With little time to shop or even to think about her wardrobe, and the threat of social censure if she takes fashion risks, a universally acceptable uniform would be a blessing. In fact, the St. John suit, a knit jacket and matching skirt, has become an unofficial uniform. The Chanel wannabe suits, typically adorned with gold buttons, are proper, packable and versatile enough to serve for day or evening. “I lived in a black St. John knit suit when I worked for the office of protocol,” says Southern Californian Tina Thompson, a wholesome blond in her early 30s. Now given to sleek pantsuits, Thompson gave her trusty St. John to her mother when she returned to the West. “I thought, ‘I’ll never wear that again.’ ”

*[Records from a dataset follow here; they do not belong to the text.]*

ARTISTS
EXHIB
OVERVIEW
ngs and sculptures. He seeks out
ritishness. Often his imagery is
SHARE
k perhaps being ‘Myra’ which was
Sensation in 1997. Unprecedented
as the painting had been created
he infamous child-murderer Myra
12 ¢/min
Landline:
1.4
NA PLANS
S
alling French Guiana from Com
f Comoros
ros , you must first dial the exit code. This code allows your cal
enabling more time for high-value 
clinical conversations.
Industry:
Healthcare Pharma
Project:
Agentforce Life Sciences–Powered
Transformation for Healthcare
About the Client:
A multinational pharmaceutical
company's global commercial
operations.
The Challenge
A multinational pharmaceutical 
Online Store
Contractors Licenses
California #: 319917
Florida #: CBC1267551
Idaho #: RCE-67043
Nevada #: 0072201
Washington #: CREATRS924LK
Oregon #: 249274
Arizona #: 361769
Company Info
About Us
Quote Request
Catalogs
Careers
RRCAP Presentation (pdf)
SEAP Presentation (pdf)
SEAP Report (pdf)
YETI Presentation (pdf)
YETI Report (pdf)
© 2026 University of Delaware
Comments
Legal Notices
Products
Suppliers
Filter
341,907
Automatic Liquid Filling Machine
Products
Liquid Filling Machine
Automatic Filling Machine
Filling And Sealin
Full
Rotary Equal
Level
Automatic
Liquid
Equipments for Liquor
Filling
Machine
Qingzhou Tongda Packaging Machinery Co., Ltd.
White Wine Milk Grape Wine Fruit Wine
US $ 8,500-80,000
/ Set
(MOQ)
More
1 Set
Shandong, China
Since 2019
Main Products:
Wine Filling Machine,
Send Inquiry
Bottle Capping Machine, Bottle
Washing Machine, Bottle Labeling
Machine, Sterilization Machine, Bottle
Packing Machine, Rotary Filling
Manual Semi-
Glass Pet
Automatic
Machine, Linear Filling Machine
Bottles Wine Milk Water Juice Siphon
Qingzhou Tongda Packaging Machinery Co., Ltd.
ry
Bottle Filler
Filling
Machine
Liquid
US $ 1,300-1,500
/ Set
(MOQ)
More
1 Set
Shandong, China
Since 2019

Among women who can afford it, Chanel is also popular. But St. John is above reproach because the line of knits is made in America (actually, in Southern California). Even a wealthy woman who came to a posting with a Chanel wardrobe might draw criticism for her expensive taste. “Any woman who spent as much money on her clothes as Warren Christopher spends on his would get a lot of heat,” a Washington insider says. (And no one complained that Turnbull & Asser, the former Secretary of State’s favorite tailor, isn’t American.)

If the good little suit provides a daytime solution for Washington women, fashion choices for formal occasions can be more problematic, particularly in a season when designers are offering so much that is sheer, bare and sexy. Princess Diana, once a political wife of sorts, appeared at a black-tie dinner in New York last month wearing a navy slip dress that might have been mistaken for lingerie. Would she have been so adventurous if she were still on the arm of the future king of England?

At a recent Washington trunk show of the spring collection by Cerruti 1881, young women shied away from anything provocative. “These were good-looking women married to successful men in politics or business,” says Cerruti spokeswoman Margaret Muldoon. “If a dress was a little open in the front, they’d ask, ‘How can we close this up so there isn’t any skin showing?’ That day, 150 women showed up, and with the exception of one who was dressed head to toe in a Chanel pantsuit, they were all wearing skirts.”

It is curious that in a city where women have won a hard-fought battle to participate in the political process, they have sacrificed the right to self-expression in what they wear. Humor, seductiveness, playfulness--so many of the elements women who enjoy fashion appreciate--are hard to find in the center of political power. When it comes to style, in the home of the brave and the land of the free, women can’t afford to be either.